Clerkenwell Bridewell
- Interactive map of Clerkenwell Bridewell
- Location: Clerkenwell;
- Status: Closed
- Opened: 1615
- Closed: 1794

Notable prisoners
- John Robins (prophet)

= Clerkenwell Bridewell =

Former prison in Clerkenwell, London

Clerkenwell Bridewell (also known as 'Clerkenwell House of Correction') was a prison and correctional institute for prostitutes and vagrants located in the Clerkenwell area, immediately north of the City of London (in the modern London Borough of Islington), between c. 1615 and 1794. It was named 'Bridewell' after the Bridewell Palace, which during the 16th century had become one of the City of London's most important prisons.

In 1615 the Middlesex Commission of the Peace bought land in Clerkenwell to the north of Clerkenwell Green to build a new county prison.
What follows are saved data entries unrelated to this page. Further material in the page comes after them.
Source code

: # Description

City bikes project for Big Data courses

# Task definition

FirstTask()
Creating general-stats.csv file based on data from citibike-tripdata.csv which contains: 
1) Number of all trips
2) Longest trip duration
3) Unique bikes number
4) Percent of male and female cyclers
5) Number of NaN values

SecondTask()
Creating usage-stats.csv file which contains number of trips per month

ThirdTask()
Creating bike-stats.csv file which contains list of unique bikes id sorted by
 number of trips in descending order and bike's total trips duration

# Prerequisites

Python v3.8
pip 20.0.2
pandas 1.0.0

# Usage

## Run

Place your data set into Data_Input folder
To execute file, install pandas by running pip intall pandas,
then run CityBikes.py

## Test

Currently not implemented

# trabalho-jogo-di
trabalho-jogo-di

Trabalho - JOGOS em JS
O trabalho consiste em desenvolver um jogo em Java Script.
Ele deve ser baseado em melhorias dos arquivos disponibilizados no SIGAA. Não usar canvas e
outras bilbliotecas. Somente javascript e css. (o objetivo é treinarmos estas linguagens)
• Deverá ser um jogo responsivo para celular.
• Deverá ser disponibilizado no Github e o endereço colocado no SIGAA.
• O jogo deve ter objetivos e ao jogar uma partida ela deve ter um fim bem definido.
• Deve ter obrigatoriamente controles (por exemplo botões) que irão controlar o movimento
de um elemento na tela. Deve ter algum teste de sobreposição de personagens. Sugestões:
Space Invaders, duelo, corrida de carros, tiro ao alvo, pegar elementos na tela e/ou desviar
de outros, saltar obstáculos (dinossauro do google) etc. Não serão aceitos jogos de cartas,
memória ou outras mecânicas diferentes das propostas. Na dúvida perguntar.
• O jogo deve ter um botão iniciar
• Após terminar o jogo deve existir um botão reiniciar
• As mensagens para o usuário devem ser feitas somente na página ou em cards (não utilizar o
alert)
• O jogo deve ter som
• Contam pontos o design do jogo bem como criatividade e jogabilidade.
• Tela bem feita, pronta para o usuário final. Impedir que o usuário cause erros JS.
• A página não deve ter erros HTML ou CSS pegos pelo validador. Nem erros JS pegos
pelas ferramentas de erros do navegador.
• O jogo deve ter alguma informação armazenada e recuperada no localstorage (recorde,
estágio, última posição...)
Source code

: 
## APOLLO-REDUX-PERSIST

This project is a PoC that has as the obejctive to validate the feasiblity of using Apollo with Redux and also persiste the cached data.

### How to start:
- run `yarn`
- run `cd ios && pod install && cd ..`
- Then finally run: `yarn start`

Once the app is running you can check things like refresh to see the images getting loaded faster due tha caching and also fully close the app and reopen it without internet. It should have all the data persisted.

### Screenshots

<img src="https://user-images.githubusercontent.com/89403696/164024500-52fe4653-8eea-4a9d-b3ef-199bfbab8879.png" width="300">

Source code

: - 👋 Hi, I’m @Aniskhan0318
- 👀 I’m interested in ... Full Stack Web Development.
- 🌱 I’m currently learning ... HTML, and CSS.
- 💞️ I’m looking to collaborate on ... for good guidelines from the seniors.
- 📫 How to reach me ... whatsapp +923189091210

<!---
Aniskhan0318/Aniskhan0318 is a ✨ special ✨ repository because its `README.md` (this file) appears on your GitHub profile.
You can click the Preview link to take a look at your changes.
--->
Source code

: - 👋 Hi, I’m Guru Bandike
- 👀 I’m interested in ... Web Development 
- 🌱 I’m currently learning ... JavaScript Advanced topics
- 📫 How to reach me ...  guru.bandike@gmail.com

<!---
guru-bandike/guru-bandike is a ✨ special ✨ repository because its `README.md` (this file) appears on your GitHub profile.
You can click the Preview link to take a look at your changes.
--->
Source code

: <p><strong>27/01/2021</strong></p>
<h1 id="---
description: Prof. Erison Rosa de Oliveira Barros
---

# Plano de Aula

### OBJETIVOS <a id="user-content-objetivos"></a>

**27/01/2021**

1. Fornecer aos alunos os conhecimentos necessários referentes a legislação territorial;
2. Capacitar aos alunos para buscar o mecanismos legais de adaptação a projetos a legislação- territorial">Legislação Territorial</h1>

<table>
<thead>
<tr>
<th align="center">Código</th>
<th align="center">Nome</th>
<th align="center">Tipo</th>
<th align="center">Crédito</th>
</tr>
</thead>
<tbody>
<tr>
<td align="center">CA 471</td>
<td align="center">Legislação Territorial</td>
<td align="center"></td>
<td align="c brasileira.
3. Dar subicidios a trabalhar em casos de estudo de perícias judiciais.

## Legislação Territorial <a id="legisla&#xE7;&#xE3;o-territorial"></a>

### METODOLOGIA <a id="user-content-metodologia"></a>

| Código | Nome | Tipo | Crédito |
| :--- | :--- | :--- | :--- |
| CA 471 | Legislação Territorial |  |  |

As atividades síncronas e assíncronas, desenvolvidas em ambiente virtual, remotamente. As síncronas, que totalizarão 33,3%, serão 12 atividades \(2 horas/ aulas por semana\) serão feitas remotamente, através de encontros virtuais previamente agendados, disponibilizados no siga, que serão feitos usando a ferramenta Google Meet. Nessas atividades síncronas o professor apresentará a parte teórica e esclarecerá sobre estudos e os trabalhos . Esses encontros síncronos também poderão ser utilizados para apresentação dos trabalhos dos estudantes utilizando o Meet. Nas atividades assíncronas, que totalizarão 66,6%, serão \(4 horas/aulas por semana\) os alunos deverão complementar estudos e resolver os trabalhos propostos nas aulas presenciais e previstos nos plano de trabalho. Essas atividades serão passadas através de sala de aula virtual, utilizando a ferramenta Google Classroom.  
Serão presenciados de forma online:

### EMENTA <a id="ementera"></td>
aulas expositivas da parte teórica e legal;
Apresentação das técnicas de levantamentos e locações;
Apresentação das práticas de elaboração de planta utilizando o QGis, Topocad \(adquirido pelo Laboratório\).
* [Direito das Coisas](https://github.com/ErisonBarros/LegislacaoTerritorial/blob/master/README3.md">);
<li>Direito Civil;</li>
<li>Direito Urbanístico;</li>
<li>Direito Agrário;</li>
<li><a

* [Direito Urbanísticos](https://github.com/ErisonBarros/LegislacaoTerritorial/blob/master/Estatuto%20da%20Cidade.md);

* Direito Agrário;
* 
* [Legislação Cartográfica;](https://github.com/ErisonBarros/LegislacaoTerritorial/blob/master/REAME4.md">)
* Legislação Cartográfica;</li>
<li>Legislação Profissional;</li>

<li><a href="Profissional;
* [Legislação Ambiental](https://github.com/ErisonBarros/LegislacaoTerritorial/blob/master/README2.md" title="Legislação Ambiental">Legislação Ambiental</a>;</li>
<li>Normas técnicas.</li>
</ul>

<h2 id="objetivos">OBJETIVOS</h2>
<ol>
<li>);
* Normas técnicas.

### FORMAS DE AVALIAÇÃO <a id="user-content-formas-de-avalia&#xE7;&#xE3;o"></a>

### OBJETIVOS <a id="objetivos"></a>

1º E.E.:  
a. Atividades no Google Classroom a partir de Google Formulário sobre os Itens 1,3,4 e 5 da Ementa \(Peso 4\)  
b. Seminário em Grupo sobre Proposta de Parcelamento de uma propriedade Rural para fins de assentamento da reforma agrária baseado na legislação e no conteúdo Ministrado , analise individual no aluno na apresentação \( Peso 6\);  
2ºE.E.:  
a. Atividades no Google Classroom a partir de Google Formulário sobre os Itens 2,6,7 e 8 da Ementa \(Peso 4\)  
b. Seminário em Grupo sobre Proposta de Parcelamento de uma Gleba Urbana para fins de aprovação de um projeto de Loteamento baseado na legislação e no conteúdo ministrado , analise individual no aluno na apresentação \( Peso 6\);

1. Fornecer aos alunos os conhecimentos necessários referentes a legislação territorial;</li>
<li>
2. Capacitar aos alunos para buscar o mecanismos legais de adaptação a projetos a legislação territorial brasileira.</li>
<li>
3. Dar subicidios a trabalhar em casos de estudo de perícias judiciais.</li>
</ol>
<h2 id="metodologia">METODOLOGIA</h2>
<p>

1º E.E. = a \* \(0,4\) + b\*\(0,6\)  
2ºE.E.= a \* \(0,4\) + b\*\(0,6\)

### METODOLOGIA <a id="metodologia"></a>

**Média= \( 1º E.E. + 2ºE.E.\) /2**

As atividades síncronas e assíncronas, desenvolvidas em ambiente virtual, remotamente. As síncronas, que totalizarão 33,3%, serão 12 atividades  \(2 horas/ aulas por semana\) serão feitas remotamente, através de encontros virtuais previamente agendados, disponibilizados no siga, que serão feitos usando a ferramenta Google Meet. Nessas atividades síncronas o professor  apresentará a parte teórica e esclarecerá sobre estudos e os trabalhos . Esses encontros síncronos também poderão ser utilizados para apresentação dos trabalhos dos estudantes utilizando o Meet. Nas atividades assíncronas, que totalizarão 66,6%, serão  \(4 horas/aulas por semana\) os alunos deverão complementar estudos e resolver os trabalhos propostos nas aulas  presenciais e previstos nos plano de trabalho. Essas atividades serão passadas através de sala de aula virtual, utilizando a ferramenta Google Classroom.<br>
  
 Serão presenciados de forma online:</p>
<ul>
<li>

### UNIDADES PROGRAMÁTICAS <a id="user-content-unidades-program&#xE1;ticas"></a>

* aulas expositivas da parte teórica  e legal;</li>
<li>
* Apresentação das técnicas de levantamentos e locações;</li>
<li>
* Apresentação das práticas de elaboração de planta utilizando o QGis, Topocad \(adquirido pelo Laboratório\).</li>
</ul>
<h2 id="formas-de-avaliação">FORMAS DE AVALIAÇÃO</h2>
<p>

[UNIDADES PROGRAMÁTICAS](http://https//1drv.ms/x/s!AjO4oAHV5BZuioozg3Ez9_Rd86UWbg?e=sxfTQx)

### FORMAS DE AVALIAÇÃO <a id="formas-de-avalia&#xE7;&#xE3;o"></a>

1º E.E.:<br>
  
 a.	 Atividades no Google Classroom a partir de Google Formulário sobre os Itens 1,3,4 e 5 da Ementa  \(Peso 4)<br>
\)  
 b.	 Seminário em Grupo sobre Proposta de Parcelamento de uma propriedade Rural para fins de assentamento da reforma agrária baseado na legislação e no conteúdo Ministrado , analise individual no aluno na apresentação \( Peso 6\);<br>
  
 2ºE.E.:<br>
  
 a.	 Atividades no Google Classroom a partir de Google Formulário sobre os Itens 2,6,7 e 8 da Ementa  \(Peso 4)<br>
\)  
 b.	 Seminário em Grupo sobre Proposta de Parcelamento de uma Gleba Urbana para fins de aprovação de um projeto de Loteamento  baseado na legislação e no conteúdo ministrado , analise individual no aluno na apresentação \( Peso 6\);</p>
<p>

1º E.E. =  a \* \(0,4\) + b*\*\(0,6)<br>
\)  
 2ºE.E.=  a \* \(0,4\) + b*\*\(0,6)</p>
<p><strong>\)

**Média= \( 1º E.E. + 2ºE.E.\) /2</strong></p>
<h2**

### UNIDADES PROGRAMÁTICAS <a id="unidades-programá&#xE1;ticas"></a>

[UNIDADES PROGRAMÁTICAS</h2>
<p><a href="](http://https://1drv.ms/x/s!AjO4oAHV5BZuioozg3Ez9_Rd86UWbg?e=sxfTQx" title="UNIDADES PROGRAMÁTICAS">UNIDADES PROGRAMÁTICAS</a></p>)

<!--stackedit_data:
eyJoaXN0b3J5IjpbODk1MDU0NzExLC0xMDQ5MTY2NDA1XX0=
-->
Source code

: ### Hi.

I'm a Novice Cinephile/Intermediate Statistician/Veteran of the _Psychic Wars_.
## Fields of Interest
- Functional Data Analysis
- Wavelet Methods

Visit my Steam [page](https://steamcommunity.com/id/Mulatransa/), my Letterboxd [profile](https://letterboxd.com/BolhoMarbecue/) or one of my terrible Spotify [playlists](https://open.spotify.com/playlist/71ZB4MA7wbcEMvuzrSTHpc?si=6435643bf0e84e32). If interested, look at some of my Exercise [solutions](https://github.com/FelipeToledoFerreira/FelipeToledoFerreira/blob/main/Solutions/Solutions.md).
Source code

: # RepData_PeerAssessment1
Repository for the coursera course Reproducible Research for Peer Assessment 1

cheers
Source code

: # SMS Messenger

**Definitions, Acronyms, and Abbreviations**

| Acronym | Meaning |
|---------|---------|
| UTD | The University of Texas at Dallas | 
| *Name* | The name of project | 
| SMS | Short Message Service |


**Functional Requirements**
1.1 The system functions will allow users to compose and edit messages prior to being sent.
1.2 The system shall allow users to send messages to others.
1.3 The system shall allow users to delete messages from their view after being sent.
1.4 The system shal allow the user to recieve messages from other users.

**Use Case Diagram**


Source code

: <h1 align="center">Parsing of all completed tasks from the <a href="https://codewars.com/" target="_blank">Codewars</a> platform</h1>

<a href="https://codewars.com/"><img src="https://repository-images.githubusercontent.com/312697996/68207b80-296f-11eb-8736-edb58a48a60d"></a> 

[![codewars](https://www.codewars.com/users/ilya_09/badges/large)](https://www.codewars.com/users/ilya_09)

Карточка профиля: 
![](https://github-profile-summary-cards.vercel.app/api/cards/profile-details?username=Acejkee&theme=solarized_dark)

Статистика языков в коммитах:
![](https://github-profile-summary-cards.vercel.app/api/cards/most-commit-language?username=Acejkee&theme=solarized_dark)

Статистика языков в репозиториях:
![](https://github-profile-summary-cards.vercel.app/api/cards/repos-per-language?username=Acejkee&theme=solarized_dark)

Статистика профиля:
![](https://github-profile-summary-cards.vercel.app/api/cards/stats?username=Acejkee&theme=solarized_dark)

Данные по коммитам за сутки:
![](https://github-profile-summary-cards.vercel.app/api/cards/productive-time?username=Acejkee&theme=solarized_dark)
The house of correction known as the New Prison or Clerkenwell Bridewell was built on part of the site to take overspill from the City of London prisons. In 1663–4 a workhouse was built on the north side of the prison as a workhouse for a union or 'corporation' of Middlesex parishes, but this was defunct by 1675. After the Bridewell burnt down in 1679, the prison was moved into part of the workhouse. The rest of the workhouse had become the Quaker Workhouse by 1700. By the 1790s the workhouse had closed and the dilapidated Bridewell had been superseded by the new Coldbath Fields Prison in Mount Pleasant (also known as 'House of Correction at Cold Bath Fields').

Next door was another prison, the New Prison (1617–1877). The Clerkenwell House of Detention, also known simply as Clerkenwell Prison, was built on the site of the two former prisons. Today, the site is occupied by the former Hugh Myddleton School (1893 – c. 1960), in Bowling Green Lane, which has now been converted into flats. The Victorian vaults of the House of Detention can still be accessed from Clerkenwell Close.

==Notable inmates==
- John Robins (prophet) (fl. 1650–1652), released after signing a recantation against his former blasphemy.